Rape charge shocks the Amerindian camp
Rape charge shocks the Amerindian camp
NOT EVERYTHING was smooth sailing for the indigenous community in Rio. Shock and outrage gripped the community when Paulinho Paiacan, one of the chiefs of the Caiapo nation in the Brazilian Amazon region, was accused of having raped a white woman. Paiacan, incidentally, was the winner of the UN Environment Programme's Global 500 award in 1989 for his fight to save his people's land and culture.
"The accusation hurt us and we are very worried," said chief David Kopenawa Ianomami, who had received the UN award along with Paiacan.
The report, published in the Brazilian magazine, Veja, said that the incident occurred in Redencao, in the state of Para, in the Amazon. Paiacan had allegedly raped and tried to kill 18-year-old Silvia Leticia Luz Ferreira a few days before UNCED. Many Indian groups spoke in his defence, saying that the report was meant to destroy the credibility of the Indians at the Earth Summit.
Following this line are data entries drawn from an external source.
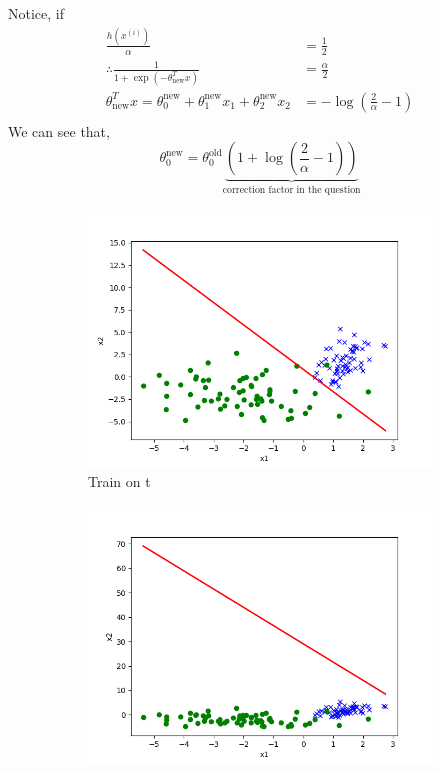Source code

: \begin{answer}
Notice, if
$$
\begin{aligned}
\frac{h(x^{(i)})}{\alpha} &= \frac{1}{2}\\
\therefore \frac{1}{1+\exp(-\theta_\text{new}^Tx)} &= \frac{\alpha}{2}\\
\theta_\text{new}^Tx = \theta^{\text{new}}_0 + \theta^{\text{new}}_1x_1 + \theta^{\text{new}}_2x_2&= - \log(\frac{2}{\alpha}-1)\\
\end{aligned}
$$
We can see that,
$$
\theta^\text{new}_0 =\theta^\text{old}_0 \underbrace{ (1+\log(\frac{2}{\alpha}-1))}_\text{correction factor in the question}
$$
\begin{figure}[htbp]
    \begin{subfigure}[b]{0.3\linewidth}
        \centering
        \includegraphics[width=\linewidth]{pics/p02c.png}
        \caption{Train on t}
    \end{subfigure}
    \begin{subfigure}[b]{0.3\linewidth}
        \centering
        \includegraphics[width=\linewidth]{pics/p02d.png}

\end{subfigure}
\end{figure}
\end{answer}
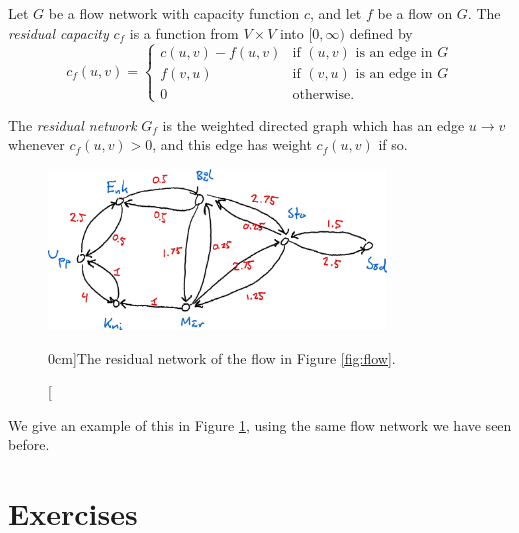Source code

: \documentclass[nobib]{tufte-handout}
\begin{document}
\begin{definition}
    Let $G$ be a flow network with capacity function $c$, and let $f$ be a flow on $G$. The \emph{residual capacity} $c_f$ is a function from $V\times V$ into $[0,\infty)$ defined by
    $$c_f(u,v) = \begin{cases}
        c(u,v) - f(u,v)&\text{if }(u,v)\text{ is an edge in }G\\
        f(v,u)&\text{if }(v,u)\text{ is an edge in }G\\
        0&\text{otherwise.}
    \end{cases}$$
    
    The \emph{residual network} $G_f$ is the weighted directed graph which has an edge $u \to v$ whenever $c_f(u,v) > 0$, and this edge has weight $c_f(u,v)$ if so.

    \begin{figure}
        \centering
        \includegraphics[width=0.8\textwidth]{graphics/L7_flows/residual_network.png}
        \caption[][0cm]{The residual network of the flow in Figure \ref{fig:flow}.}
        \label{fig:residual_network}
    \end{figure}

    We give an example of this in Figure \ref{fig:residual_network}, using the same flow network we have seen before.
\end{definition}

\section{Exercises}

%
%
\end{document}
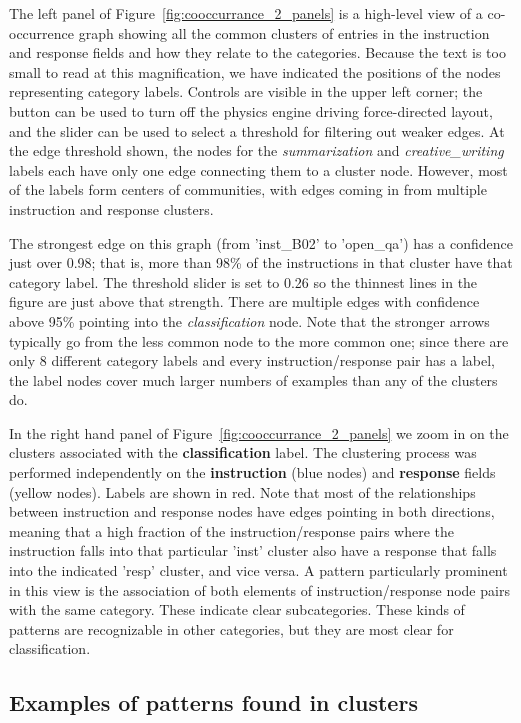 The left panel of Figure~\ref{fig:cooccurrance_2_panels} is a high-level view of a co-occurrence graph showing all the common clusters of entries in the instruction and response fields and how they relate to the categories. Because the text is too small to read at this magnification, we have indicated the positions of the nodes representing category labels. Controls are visible in the upper left corner; the button can be used to turn off the physics engine driving force-directed layout, and the slider can be used to select a threshold for filtering out weaker edges. At the edge threshold shown, the nodes for the \emph{summarization} and \emph{creative\_writing} labels each have only one edge connecting them to a cluster node. However, most of the labels form centers of communities, with edges coming in from multiple instruction and response clusters.

The strongest edge on this graph (from 'inst\_B02' to 'open\_qa') has a confidence just over 0.98; that is, more than 98\% of the instructions in that cluster have that category label. The threshold slider is set to 0.26 so the thinnest lines in the figure are just above that strength. There are multiple edges with confidence above 95\% pointing into the \emph{classification} node. Note that the stronger arrows typically go from the less common node to the more common one; since there are only 8 different category labels and every instruction/response pair has a label, the label nodes cover much larger numbers of examples than any of the clusters do.


In the right hand panel of Figure~\ref{fig:cooccurrance_2_panels} we zoom in on the clusters associated with the \textbf{classification} label. The clustering process was performed independently on the \textbf{instruction} (blue nodes) and \textbf{response} fields  (yellow nodes). Labels are shown in red. Note that most of the relationships between instruction and response nodes have edges pointing in both directions, meaning that a high fraction of the instruction/response pairs where the instruction falls into that particular 'inst' cluster also have a response that falls into the indicated 'resp' cluster, and vice versa. A pattern particularly prominent in this view is the association of both elements of instruction/response node pairs with the same category. These indicate clear subcategories. These kinds of patterns are recognizable in other categories, but they are most clear for classification.


\subsection{Examples of patterns found in clusters}

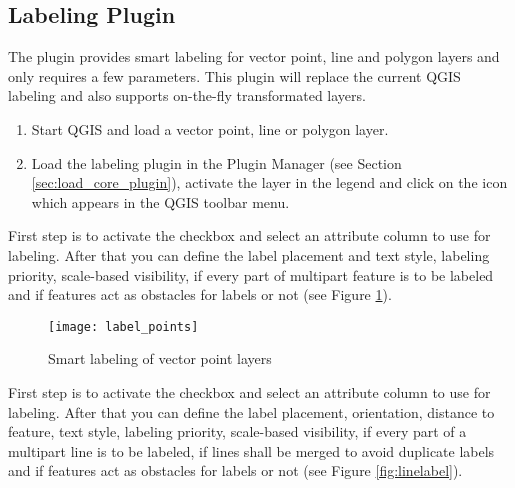 
\subsection{Labeling Plugin}


The  plugin provides smart labeling for vector point, 
line and polygon layers and only requires a few parameters. This plugin will replace 
the current QGIS labeling and also supports on-the-fly transformated layers.

\begin{enumerate}
  \item Start QGIS and load a vector point, line or polygon layer. 
  \item Load the labeling plugin in the Plugin Manager (see Section 
  \ref{sec:load_core_plugin}), activate the layer in the legend and click on the 
   icon which appears in the QGIS toolbar menu.
\end{enumerate}


First step is to activate the  checkbox and select an attribute 
column to use for labeling. After that you can define the label placement and text style, 
labeling priority, scale-based visibility, if every part of multipart feature is to be 
labeled and if features act as obstacles for labels or not (see Figure \ref{fig:pointlabel}).  

\begin{figure}[ht]
\begin{center}
   \caption{Smart labeling of vector point layers \nixcaption}\label{fig:pointlabel}\smallskip
   \texttt{[image: label\_points]}
\end{center}
\end{figure}


First step is to activate the  checkbox and select an attribute
column to use for labeling. After that you can define the label placement, orientation, 
distance to feature, text style, labeling priority, scale-based visibility, if every part 
of a multipart line is to be labeled, if lines shall be merged to avoid duplicate labels 
and if features act as obstacles for labels or not (see Figure \ref{fig:linelabel}).


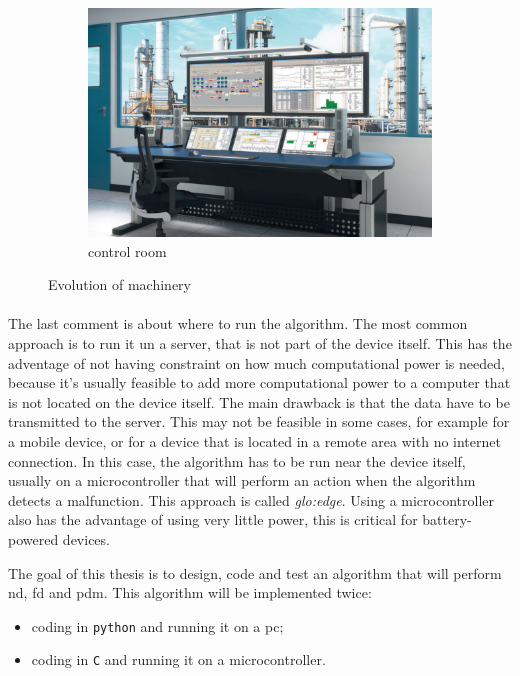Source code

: \begin{figure}[htbp]
\begin{subfigure}{0.3\textwidth}
        \includegraphics[width=\textwidth]{images/control-rooms-workstations.jpg}
        \caption{control room \cite{evosite}}
        \label{fig:controlroom}
    \end{subfigure}
    \caption{Evolution of machinery}
    \label{fig:machineryevolution}
\end{figure}

\paragraph*{}
The last comment is about where to run the algorithm. The most common approach is to run it un a server, that is not part of the device itself. This has the adventage of not having constraint on how much computational power is needed, because it's usually feasible to add more computational power to a computer that is not located on the device itself. The main drawback is that the data have to be transmitted to the server. This may not be feasible in some cases, for example for a mobile device, or for a device that is located in a remote area with no internet connection. In this case, the algorithm has to be run near the device itself, usually on a microcontroller that will perform an action when the algorithm detects a malfunction. This approach is called \emph{\gls{glo:edge}}. Using a microcontroller also has the advantage of using very little power, this is critical for battery-powered devices.

The goal of this thesis is to design, code and test an algorithm that will perform \gls{nd}, \gls{fd} and \gls{pdm}. This algorithm will be implemented twice:
\begin{itemize}
    \item  coding in \texttt{python} and running it on a \gls{pc};
    \item   coding in \texttt{C} and running it on a microcontroller.
\end{itemize}
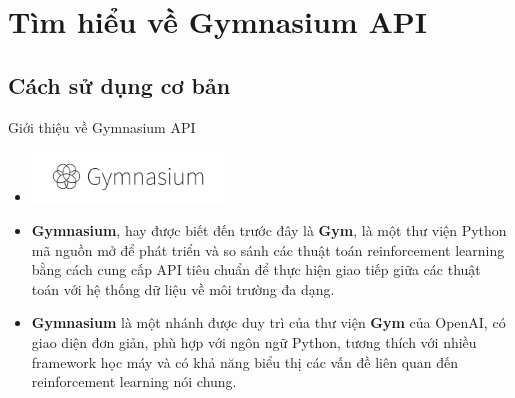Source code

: \documentclass[10pt,aspectratio=169]{beamer}
\begin{document}
\section{Tìm hiểu về Gymnasium API}

\subsection{Cách sử dụng cơ bản}

\begin{frame}{Giới thiệu về Gymnasium API}
\begin{itemize}
\setlength\itemsep{8pt}
\item[] \begin{center}
\includegraphics[width=0.4\textwidth]{source/gymnasium-text.png}
\end{center}
\item \textcolor{mainblue}{\textbf{Gymnasium}}, hay được biết đến trước đây là \textcolor{mainblue}{\textbf{Gym}}, là một thư viện Python mã nguồn mở để phát triển và so sánh các thuật toán reinforcement learning bằng cách cung cấp API tiêu chuẩn để thực hiện giao tiếp giữa các thuật toán với hệ thống dữ liệu về môi trường đa dạng.
\item \textcolor{mainblue}{\textbf{Gymnasium}} là một nhánh được duy trì của thư viện \textcolor{mainblue}{\textbf{Gym}} của OpenAI\footnotemark, có giao diện đơn giản, phù hợp với ngôn ngữ Python, tương thích với nhiều framework học máy và có khả năng biểu thị các vấn đề liên quan đến reinforcement learning nói chung.
\end{itemize}
\end{frame}
\end{document}
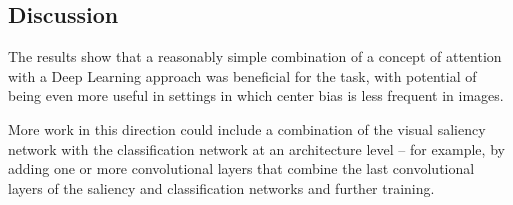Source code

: \documentclass[English]{style/ic-tese-v3}
\begin{document}
\subsection{Discussion}
The results show that a reasonably simple combination of a concept of attention with a Deep Learning
approach was beneficial for the task, with potential of being even more useful in settings in which
center bias is less frequent in images.

More work in this direction could include a combination of the visual saliency network with
the classification network at an architecture level
-- for example, by adding one or more convolutional layers that combine the last convolutional layers
of the saliency and classification networks and further training.

\renewcommand\bibname{References\vspace*{10mm}}

\begingroup
\let\clearpage\relax


\endgroup
\end{document}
Paiacan's friend, anthropologist Darrell Posey, was the most outspoken, "I think this was aimed at hurting the image of Indians during the UN conference.... the (Veja) story is sensationalist and we know it was written in 24 hours which shows that there already was an intention of speaking badly about the Indians so it will have an impact on the conference. The magazine reported, judged and sentenced Paiacan without even talking to him. "
Later, Paiacan gave his side of the story. He said the girl was a consenting partner. According to him, he and his wife took Silvia to a party. He said, "We drank a lot and, as we drove home, my wife and daughter fell asleep. I parked the car and we made love. That was when Irecra (his wife) woke up and scratched Silvia with her fingernails." They had apparently drunk some 48 bottles of beer.
Senator Darcy Ribeiro, a former deputy governor of the state of Rio de Janeiro, who has spent a lot of time with Indians, says, "They might kill another person, even cannibalism is imaginable. But a sexual crime is unimaginable." He says that since sexual relations are not subject to any kind of repression among the Indians, rape is unimaginable.
But not everyone was sympathetic. An editorial in Jornal do Brazil points out that there is a tendency to put the blame on white society for having taught Paiacan his evil ways. This, the editorial goes on to say, is an attempt to preserve the mythical image of the Indian in his habitat. Indians, like whites, are not necessarily good or bad.